Sendo assim, o controle destes limites deverá ser feito pelo próprio Judiciário. A interpretação do sitema de fixação da competência internacional implica o reconhecimento de que seus órgãos devam deter alguma dose de poder que permita a conformação do texto legal infraconstitucional aos princípios superiores.

É inegável o dever do juiz, não de legislar ou inovar, mas de corrigir hipóteses exorbitantes de exercício da jurisdição ou impedir a sua denegação naquelas hipóteses em que a concessão da tutela constitua um imperativo do Direito Internacional ou, ainda, uma garantia de sede constitucional.

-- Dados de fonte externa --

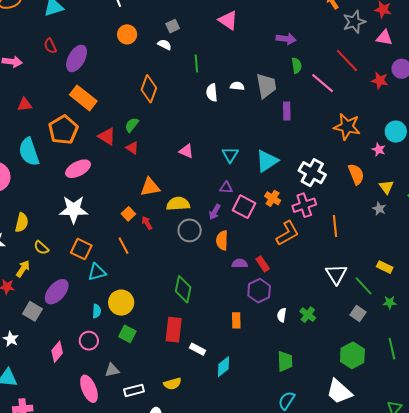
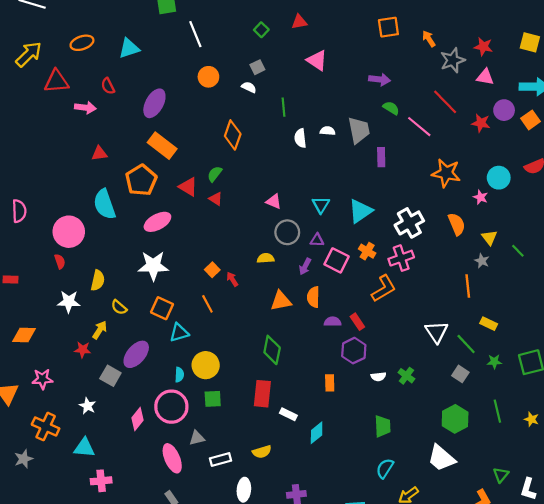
red semicircle: (50, 46) -> (108, 86), moved
green semicircle: (297, 66) -> (391, 108), turned -49
white cross: (312, 173) -> (409, 223), turned 32
orange triangle: (150, 187) -> (281, 301), moved
yellow semicircle: (178, 204) -> (266, 258), size x0.7
orange line: (335, 226) -> (468, 286), moved
gray circle: (190, 230) -> (287, 232), moved
white semicircle: (282, 315) -> (378, 377), turned -104
green square: (127, 334) -> (213, 399), turned -30
pink circle: (89, 341) -> (171, 407), size x1.6

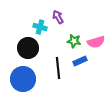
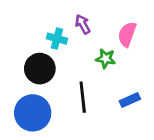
pink semicircle: (96, 42) -> (127, 34), moved, turned 126
blue rectangle: (80, 61) -> (130, 100), moved

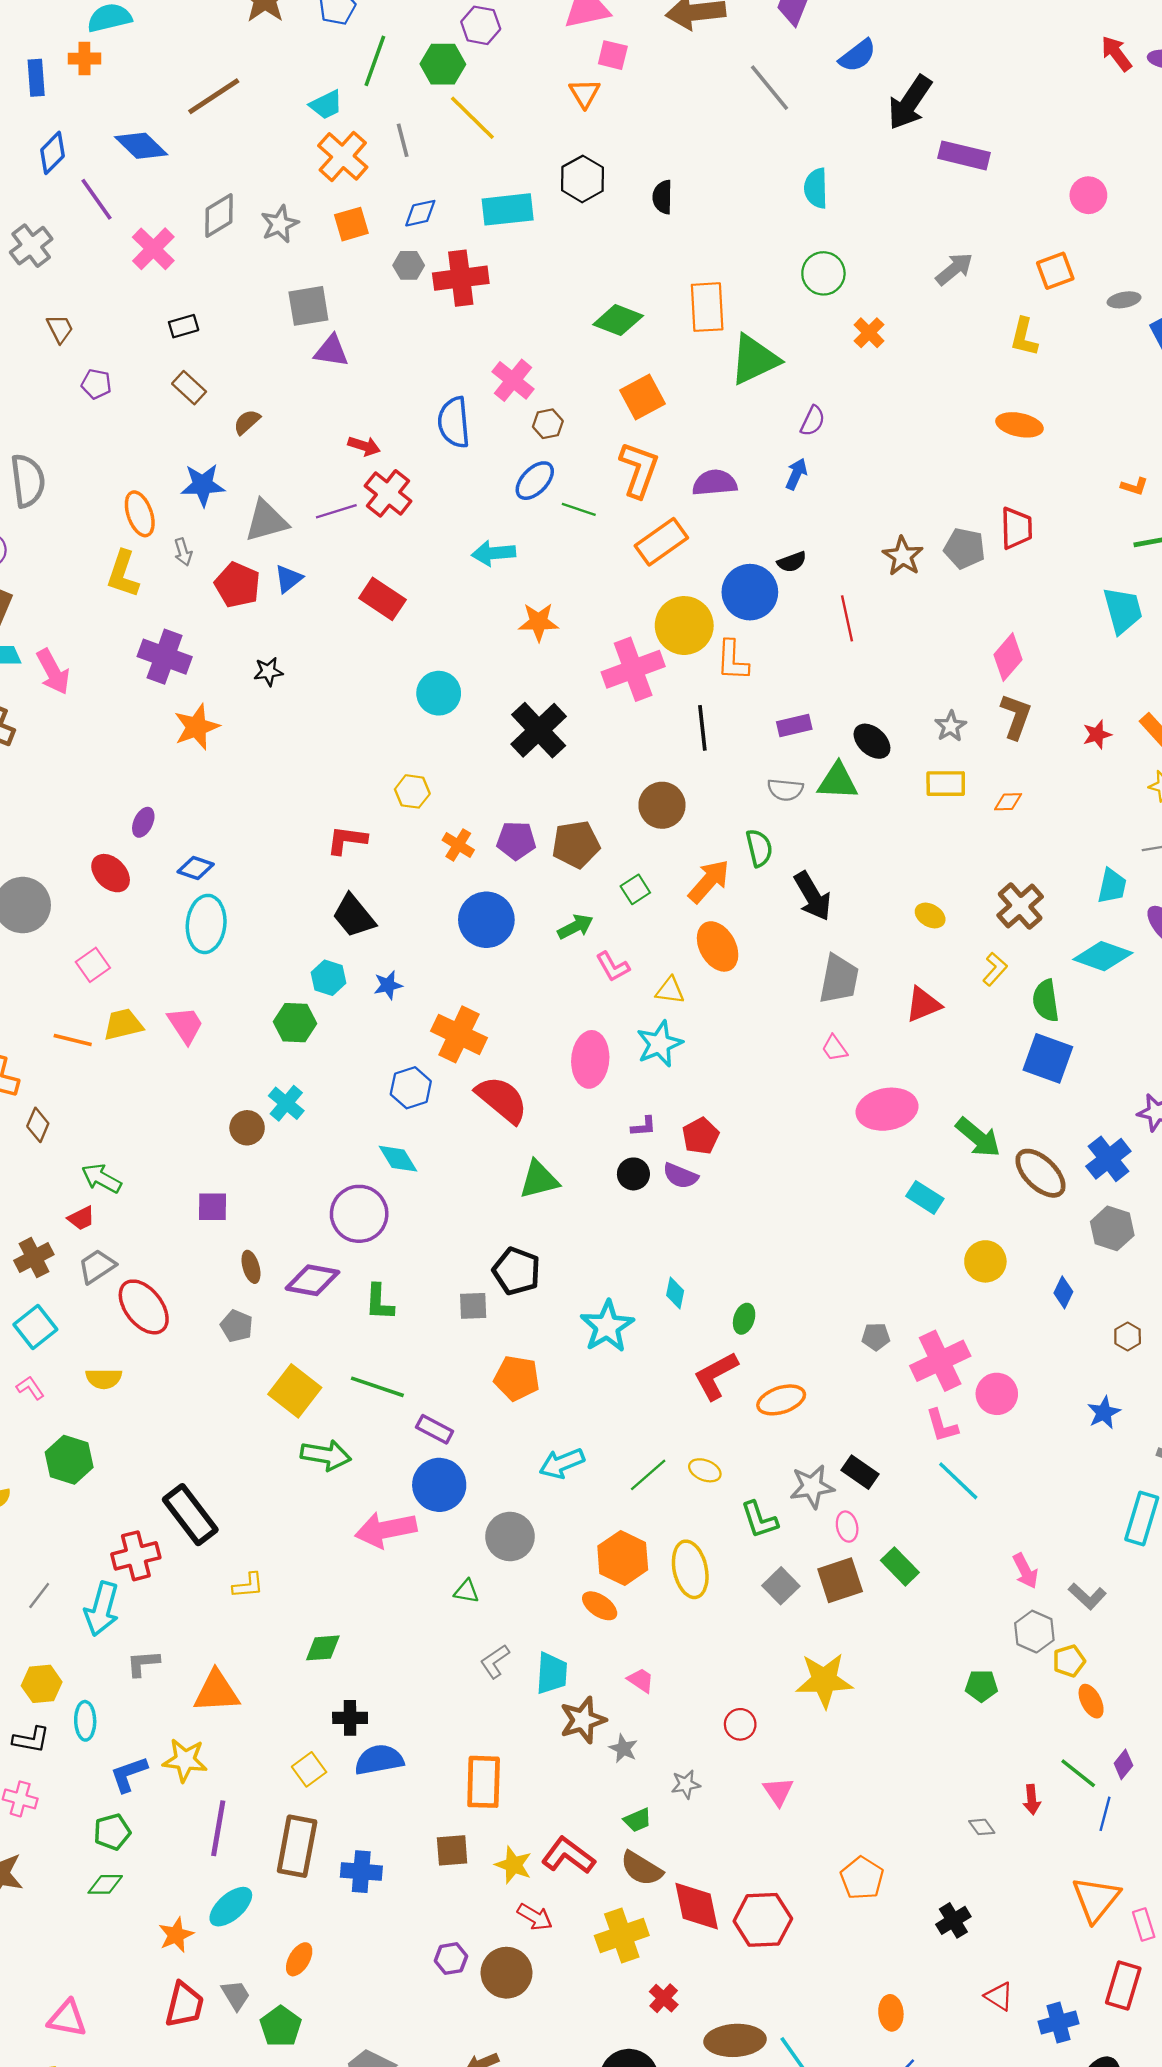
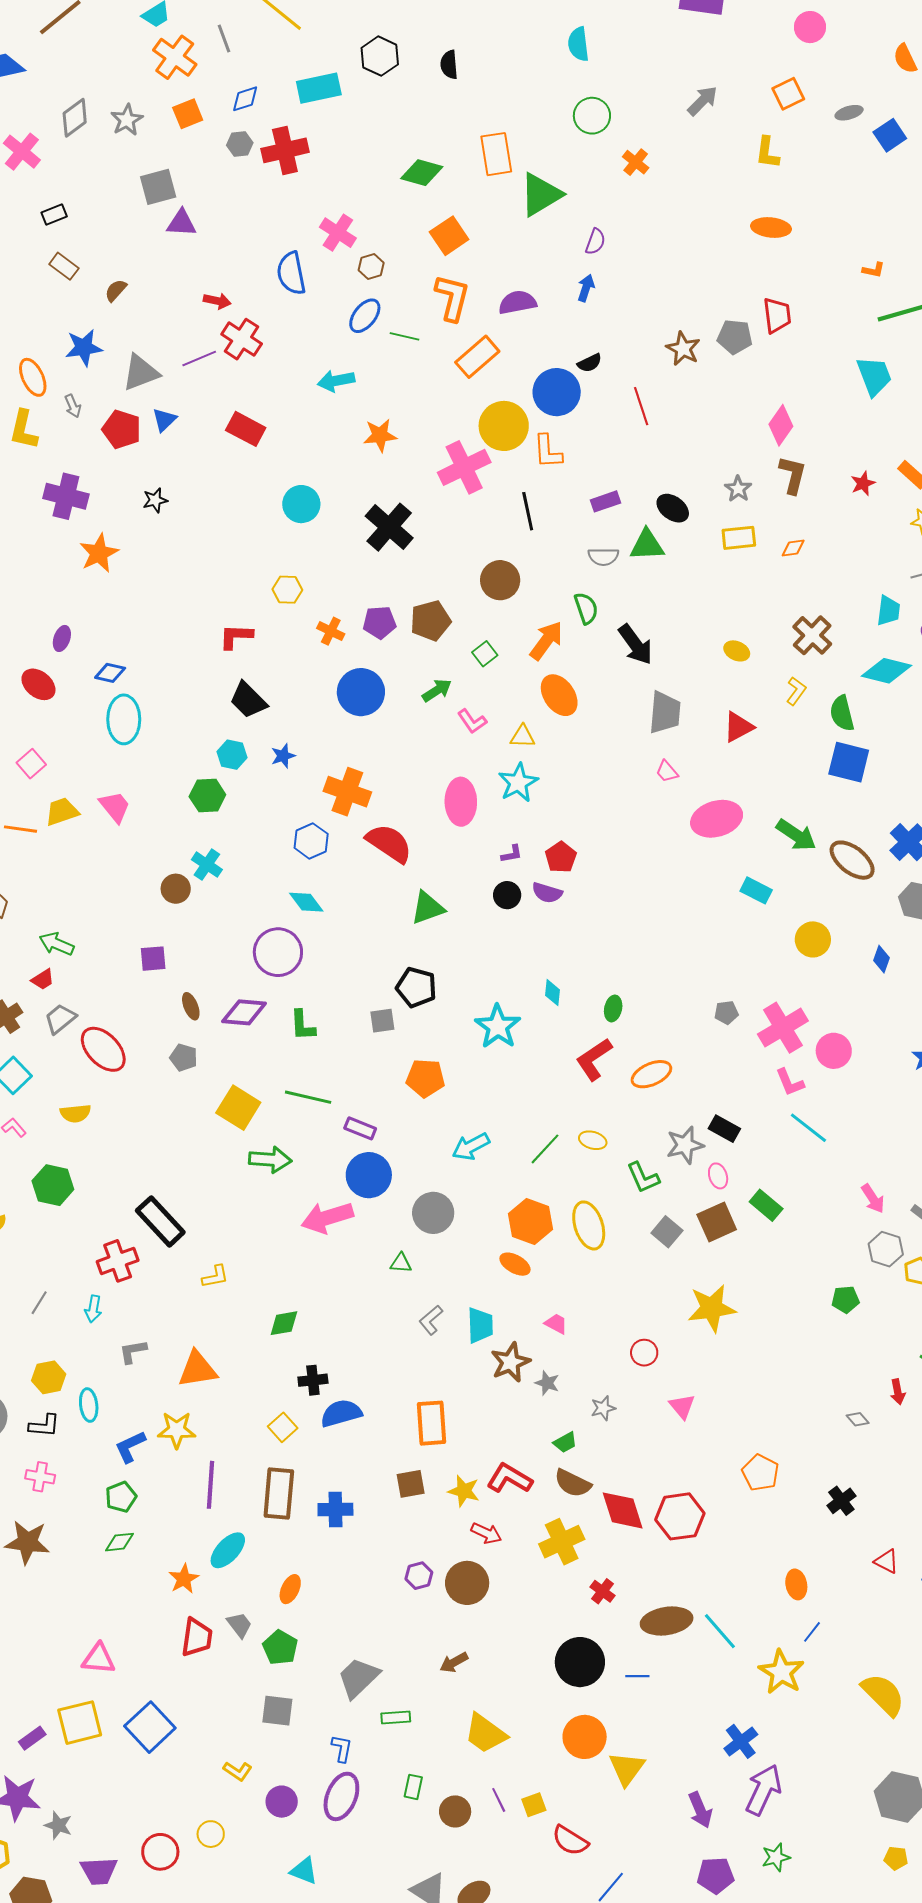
cyan arrow: (102, 1609) -> (93, 1309), size x0.6

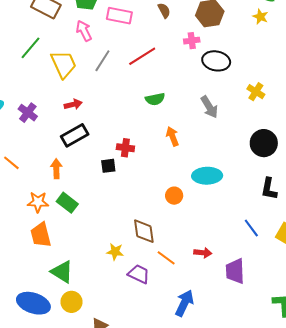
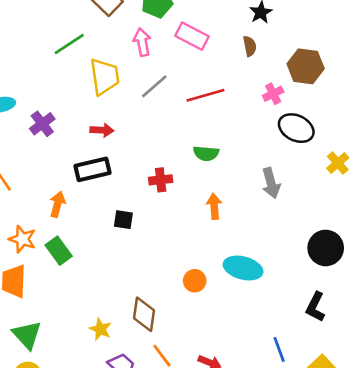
pink cross: (192, 41) -> (273, 94), turned -35
yellow cross: (256, 92) -> (338, 163), moved
red cross: (125, 148) -> (161, 180), moved, turned -30

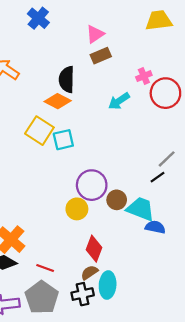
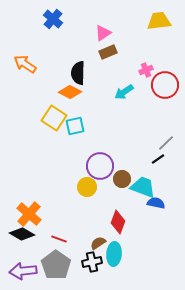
red diamond: (94, 249) -> (118, 222), moved

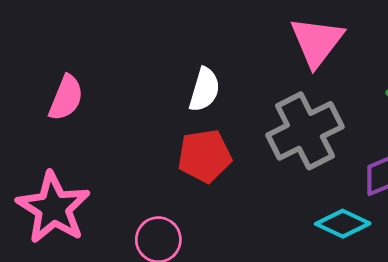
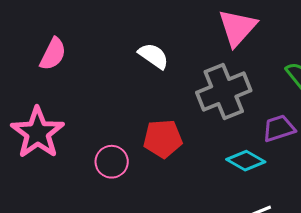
white semicircle: (204, 90) -> (153, 56), turned -76
red pentagon: (205, 156) -> (163, 139), moved

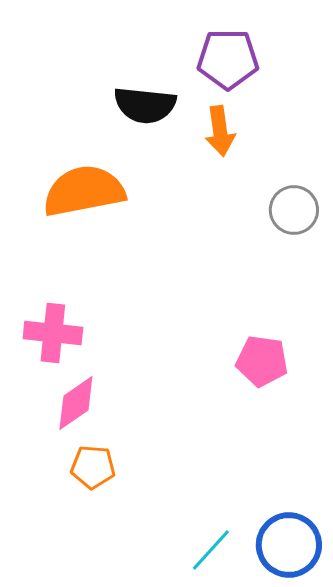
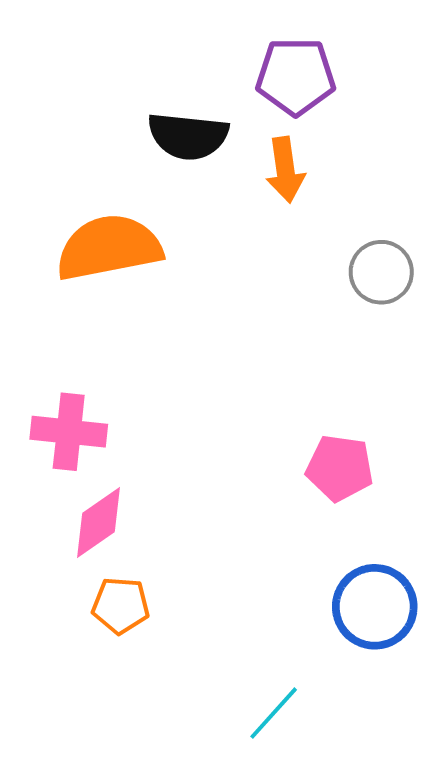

É nesse sentido que devem ser interpretados o alcance e a influência da garantia do acesso à justiça na delimitação do exercício da jurisdição internacional: evitar a denegação de justiça e ao mesmo tempo proporcionar o devido acesso das partes à ordem jurídica justa, a partir da observância de todos os princípios necessários.

Portanto, o presente princípio, apesar de fundamental para a orientação das regras sobre a competência internacional, não pode ser considerado por si só suficiente para sua determinação, sem que em cada caso esteja reservado ao aplicador da lei a possibilidade de avaliar se na situação concreta todos os princípios que informam a competência internacional atendem de forma adequada às exigências ditadas pela garantia do acesso à justiça efetiva e plena.